> Aim of the task: Copy every line of the entries that includes the word "CỘNG".
[Given information]
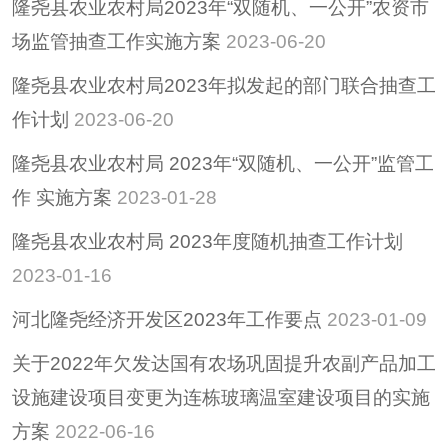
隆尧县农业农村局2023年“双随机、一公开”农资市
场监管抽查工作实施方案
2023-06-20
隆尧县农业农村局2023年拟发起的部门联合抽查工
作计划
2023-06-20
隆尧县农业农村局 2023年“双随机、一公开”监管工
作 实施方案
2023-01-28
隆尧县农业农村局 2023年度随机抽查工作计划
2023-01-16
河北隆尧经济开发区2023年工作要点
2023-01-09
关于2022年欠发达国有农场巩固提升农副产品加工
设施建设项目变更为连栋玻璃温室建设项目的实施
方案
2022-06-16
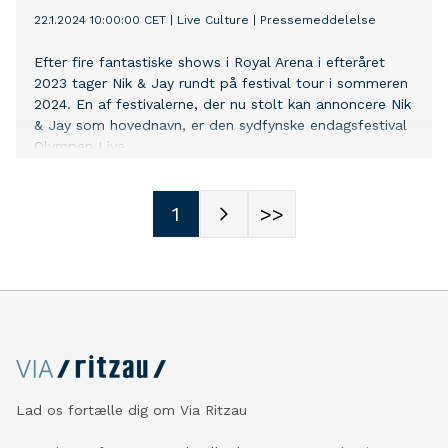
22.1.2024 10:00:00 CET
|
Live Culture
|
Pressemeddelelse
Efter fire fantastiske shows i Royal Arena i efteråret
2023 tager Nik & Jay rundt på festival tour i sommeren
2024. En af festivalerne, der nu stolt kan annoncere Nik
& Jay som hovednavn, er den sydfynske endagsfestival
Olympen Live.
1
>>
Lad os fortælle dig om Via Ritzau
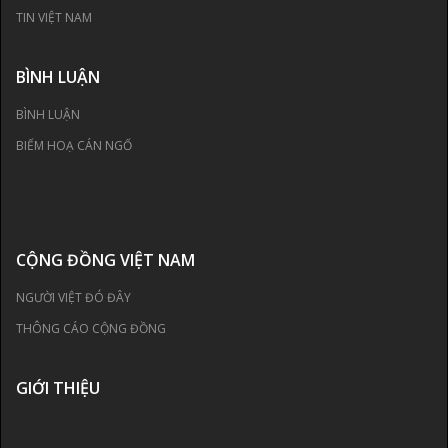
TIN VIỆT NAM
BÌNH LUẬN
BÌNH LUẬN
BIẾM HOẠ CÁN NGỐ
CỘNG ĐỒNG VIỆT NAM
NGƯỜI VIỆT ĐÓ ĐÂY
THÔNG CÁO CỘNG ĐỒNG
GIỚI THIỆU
[/Given information]
[Given information]
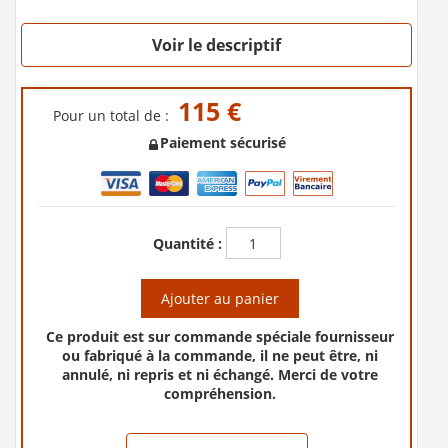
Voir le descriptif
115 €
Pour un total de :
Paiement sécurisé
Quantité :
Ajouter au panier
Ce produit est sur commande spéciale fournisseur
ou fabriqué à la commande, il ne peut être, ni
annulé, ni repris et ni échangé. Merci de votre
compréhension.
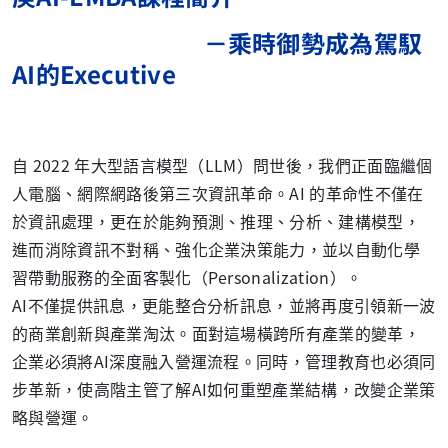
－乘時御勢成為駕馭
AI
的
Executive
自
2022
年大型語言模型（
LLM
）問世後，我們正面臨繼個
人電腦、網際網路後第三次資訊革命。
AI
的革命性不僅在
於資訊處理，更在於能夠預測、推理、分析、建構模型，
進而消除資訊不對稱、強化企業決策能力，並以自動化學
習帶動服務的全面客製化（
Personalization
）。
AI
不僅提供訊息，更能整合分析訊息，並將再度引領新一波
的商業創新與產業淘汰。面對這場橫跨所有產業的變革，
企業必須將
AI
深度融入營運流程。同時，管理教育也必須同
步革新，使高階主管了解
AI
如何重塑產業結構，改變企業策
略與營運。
[/Given information]
> Answer space:
CỘNG ĐỒNG VIỆT NAM
THÔNG CÁO CỘNG ĐỒNG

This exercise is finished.